Selected extract
▶

Question :
integral from 1 to 2 of (4+u^2)/u^3

My work:

integreal 4/u^3+ integral u^2/u^3

4integral 1/u^3 + integral (u^2)(1/u^3)

4 integral u^-3 + integral (u^2)(u^-3)

4 integral (u^-2)/-2 + integral (u^3/3)(u^-2/-2)

4 [[(2^-2)/-2] -[(1^-2)/-2]} +{ [(2^3/3)(2^-2/-2)]-[(1^3/3)(1^-2/-2)]}

Now im stuck because i want to make my answer clean in a fraction. i can solve it usiing decimals but how would i re write it soo i end up dealing with fractions?

2. u^2/u^3=1/u
=================

(4+u^2)/u^3=4/u^3+1/u

int(4/u^3+1/u)=int(4/u^3)+int(1/u)=int(4u^-3)+ln(u)+C=(4u^-2)/(-2)+ln(u)+C=-2(1/u^2)+ln(u)+C

3. Originally Posted by Also sprach Zarathustra
u^2/u^3=1/u
=================

(4+u^2)/u^3=4/u^3+1/u

int(4/u^3+1/u)=int(4/u^3)+int(1/u)=int(4u^-3)+ln(u)+C=(4u^-2)/(-2)+ln(u)+C=-2(1/u^2)+ln(u)+C
subbing in [1,2] into -2(1/u^2)+ln(u) i got
=[[-2(1/2^2)]-[-2(1/1^2)]] +[ln(2)- ln(1)]
which i then got 1.5+ln2 which is 2.19?

It looks really ugly, did i do something wrong?

4. Yes! This is the correct answer!

◀

Exercises to complete
[1] In the forum thread, what value does the poster obtain after substituting the limits, before converting it to a decimal?
[2] Rewrite the forum thread from "3. Originally Posted" up to and including "which is 2.19?", swapping "subbing" for "substituting".

Data extracts
▶

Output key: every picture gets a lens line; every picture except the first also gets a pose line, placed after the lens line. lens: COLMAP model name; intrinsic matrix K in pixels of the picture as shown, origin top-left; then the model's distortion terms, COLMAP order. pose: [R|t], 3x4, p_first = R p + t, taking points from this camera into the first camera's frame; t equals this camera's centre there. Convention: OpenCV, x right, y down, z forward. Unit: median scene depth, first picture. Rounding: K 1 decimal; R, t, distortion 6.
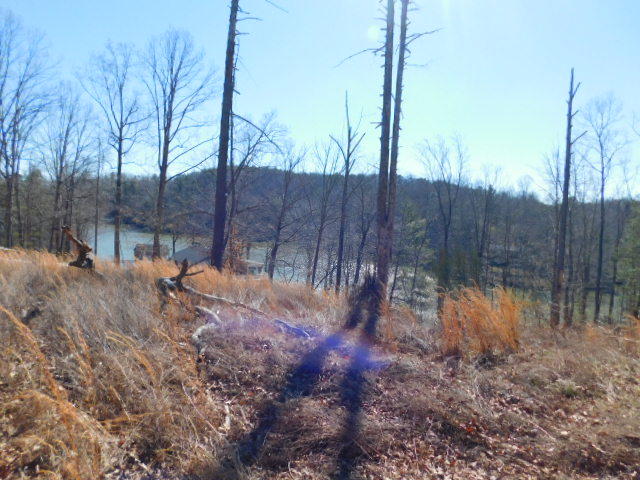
lens RADIAL K [[431.1, 0, 319.4], [0, 431.1, 242.7], [0, 0, 1]] dist [-0.047600, 0.043421]
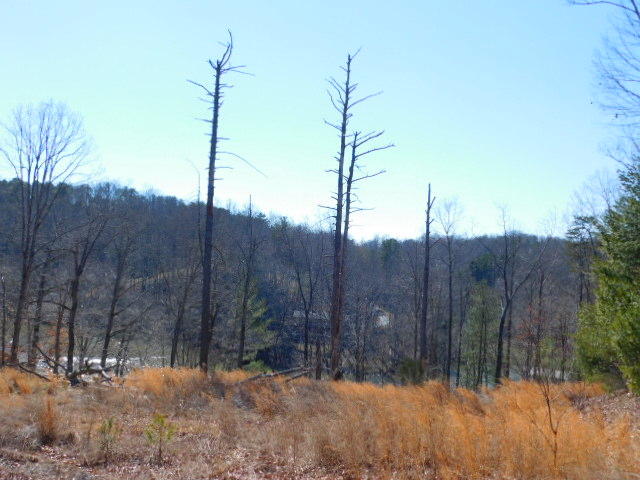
lens RADIAL K [[788.1, 0, 320.8], [0, 788.1, 241.3], [0, 0, 1]] dist [-0.016676, 0.000000]
pose [[0.898174, 0.022657, 0.439055, -0.574023], [0.009039, 0.997508, -0.069965, -0.089199], [-0.439546, 0.066810, 0.895732, -0.741030]]
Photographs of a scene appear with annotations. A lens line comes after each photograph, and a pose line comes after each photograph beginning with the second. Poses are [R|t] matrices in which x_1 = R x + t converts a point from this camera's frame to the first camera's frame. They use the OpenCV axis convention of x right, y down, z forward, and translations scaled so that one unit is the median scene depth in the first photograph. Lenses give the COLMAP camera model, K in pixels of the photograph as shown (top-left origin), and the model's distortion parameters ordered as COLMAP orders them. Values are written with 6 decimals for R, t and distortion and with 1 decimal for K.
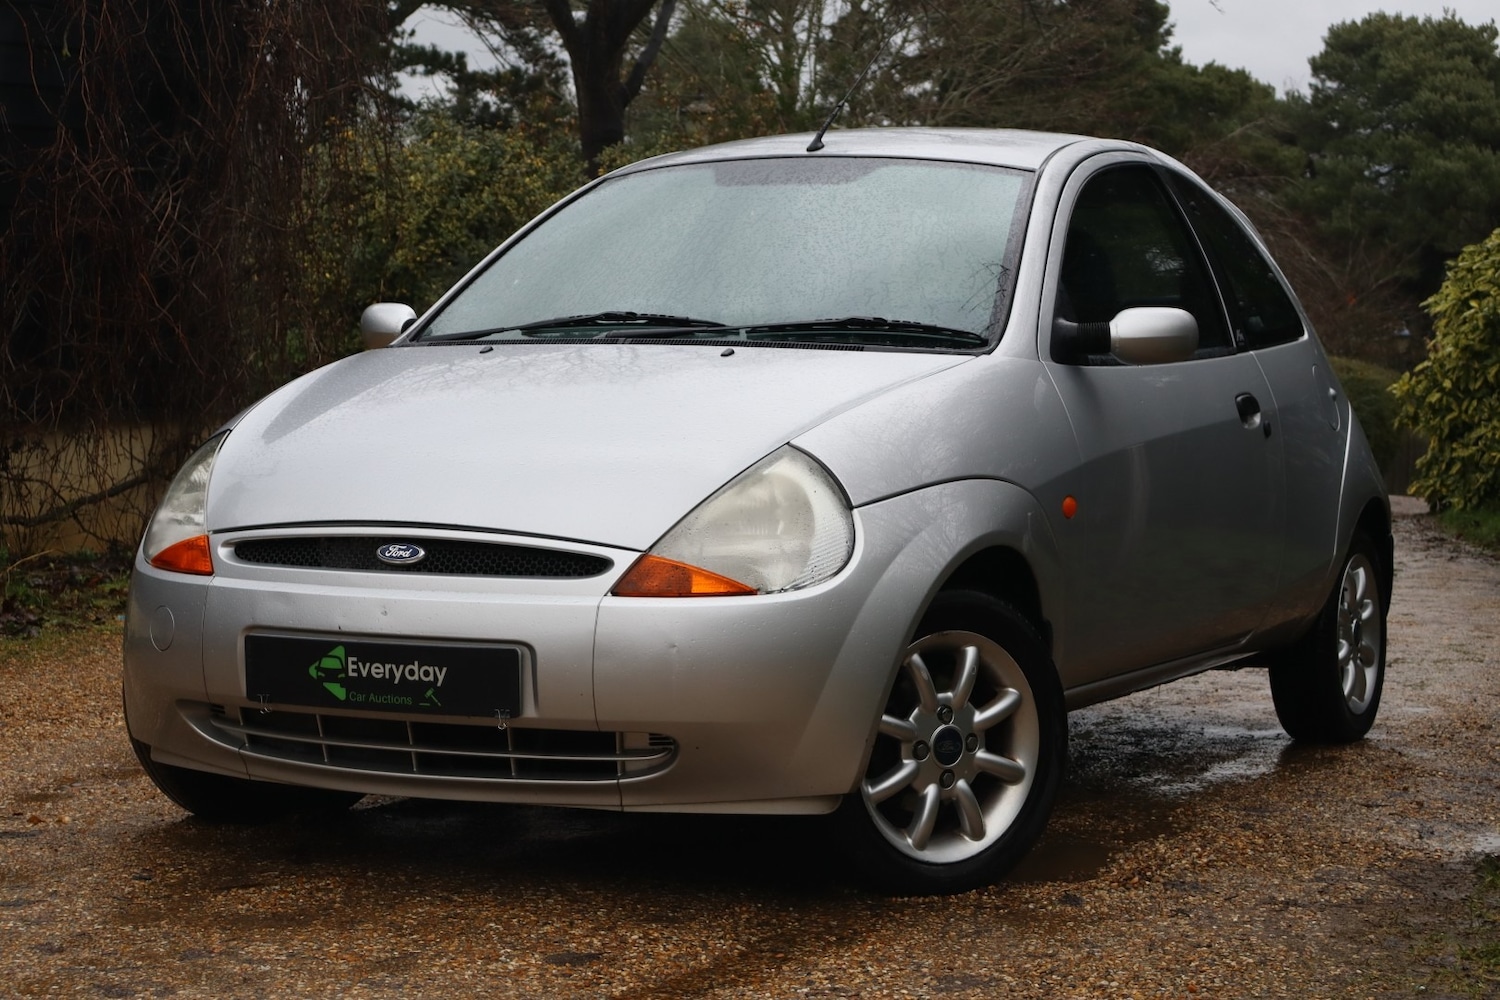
lens RADIAL K [[2973.3, 0, 759.3], [0, 2973.3, 490.4], [0, 0, 1]] dist [0.021118, 0.000000]
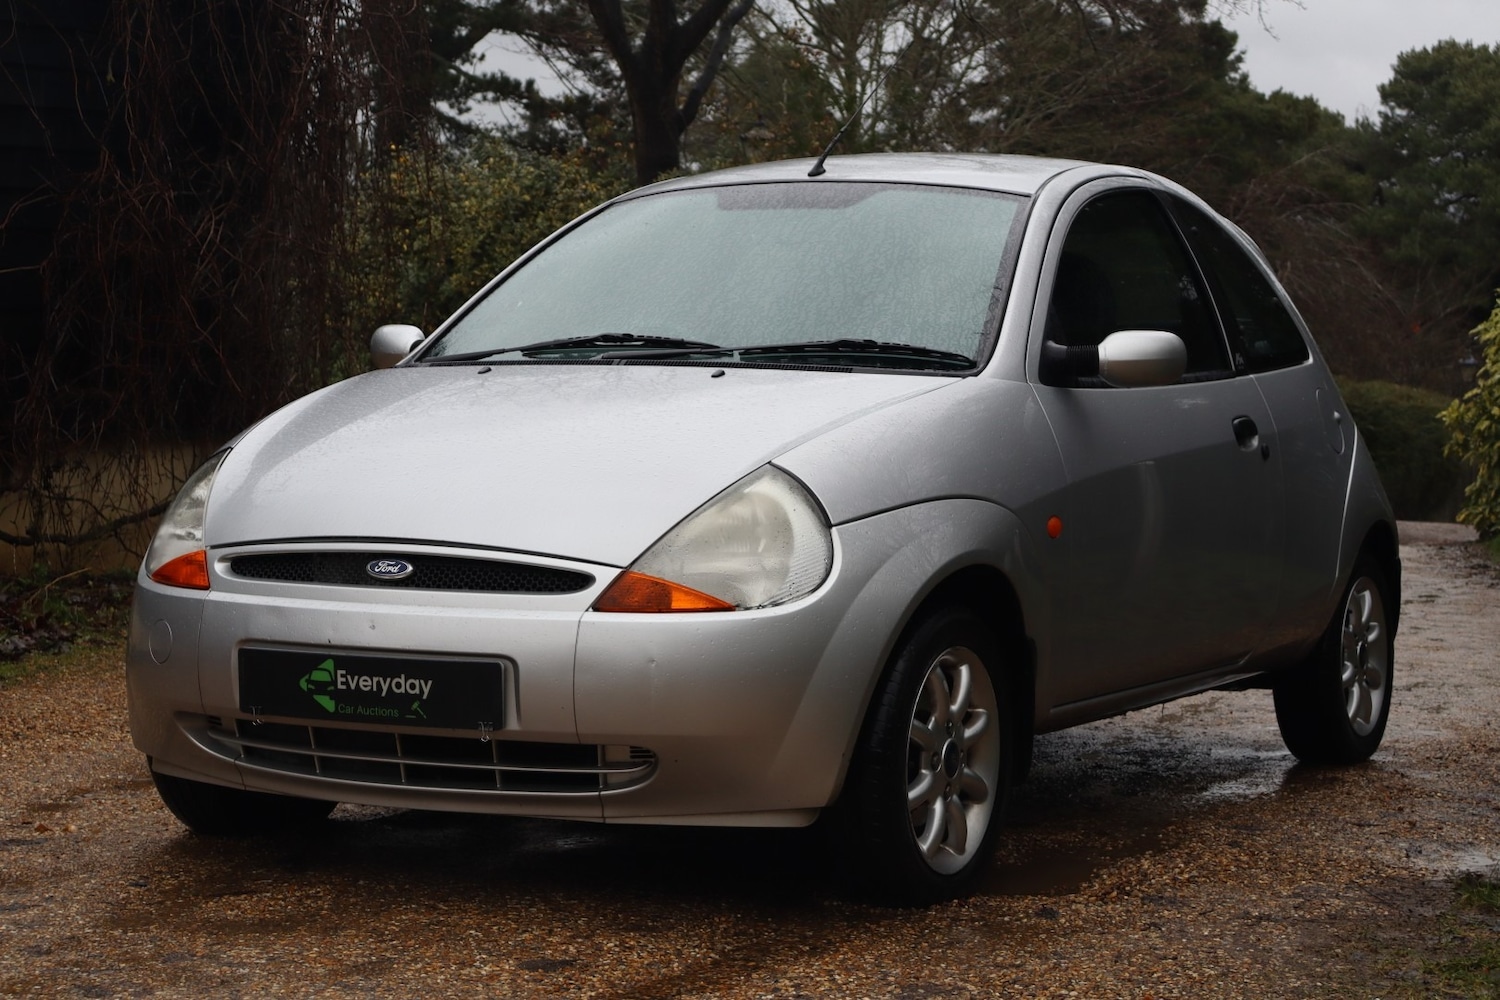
lens RADIAL K [[2973.3, 0, 763.4], [0, 2973.3, 494.3], [0, 0, 1]] dist [0.021118, 0.000000]
pose [[0.999742, 0.004759, -0.022230, 0.026023], [-0.004923, 0.999961, -0.007349, 0.002283], [0.022194, 0.007456, 0.999726, -0.016154]]
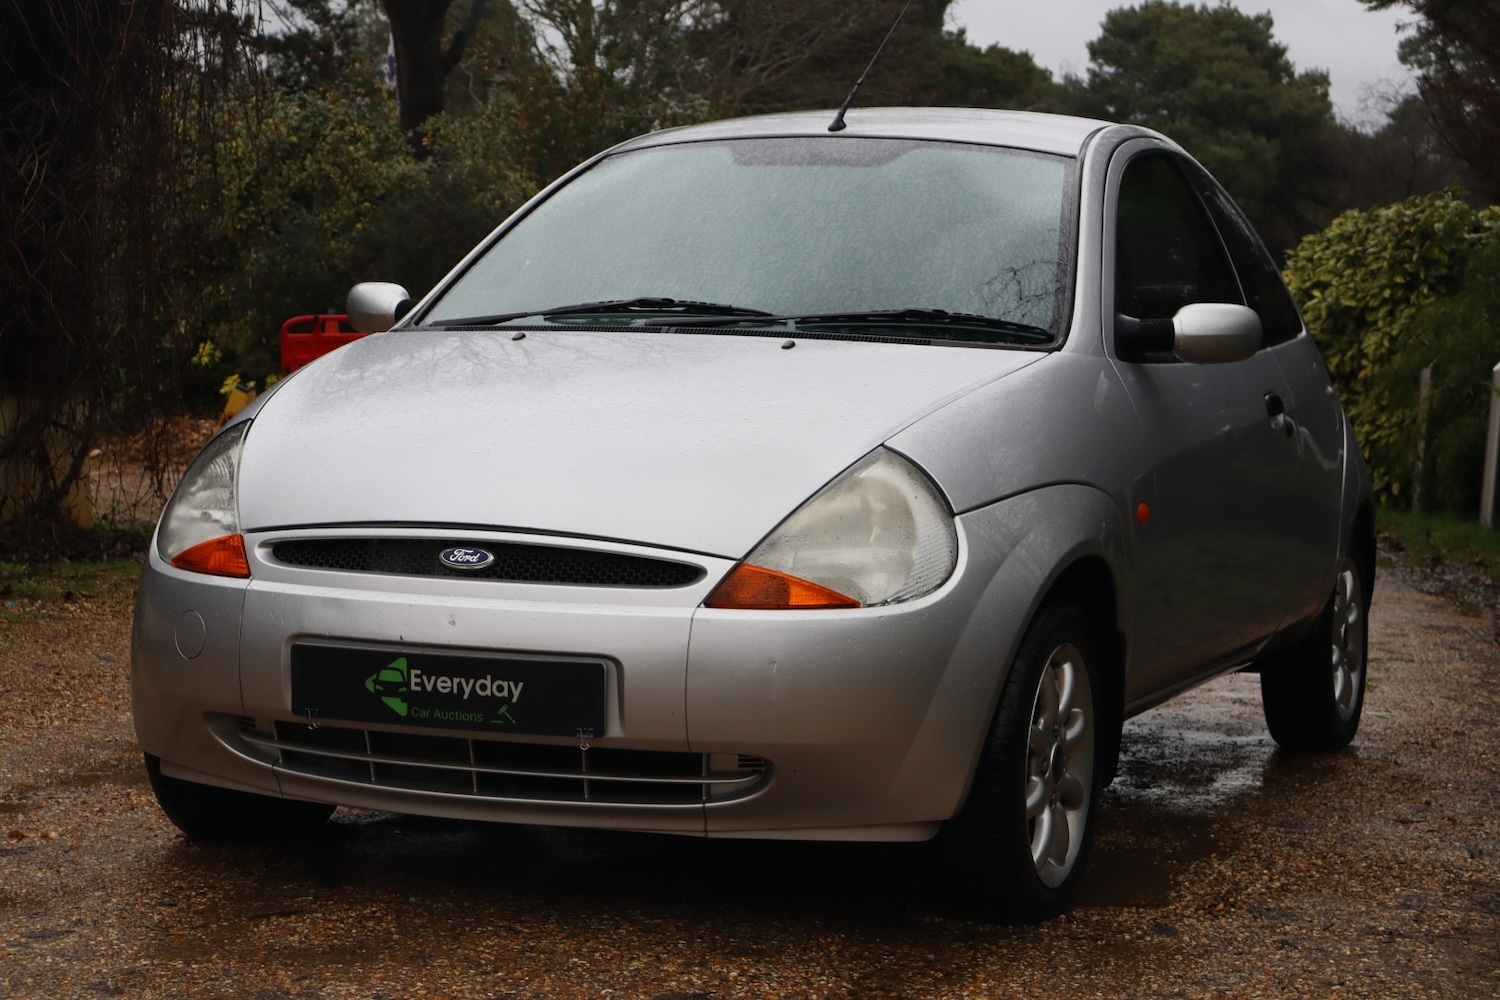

◀

Solutions to the exercise
[1] 1.5+ln2

[2]
3. Originally Posted by Also sprach Zarathustra
u^2/u^3=1/u
=================

(4+u^2)/u^3=4/u^3+1/u

int(4/u^3+1/u)=int(4/u^3)+int(1/u)=int(4u^-3)+ln(u)+C=(4u^-2)/(-2)+ln(u)+C=-2(1/u^2)+ln(u)+C
substituting in [1,2] into -2(1/u^2)+ln(u) i got
=[[-2(1/2^2)]-[-2(1/1^2)]] +[ln(2)- ln(1)]
which i then got 1.5+ln2 which is 2.19?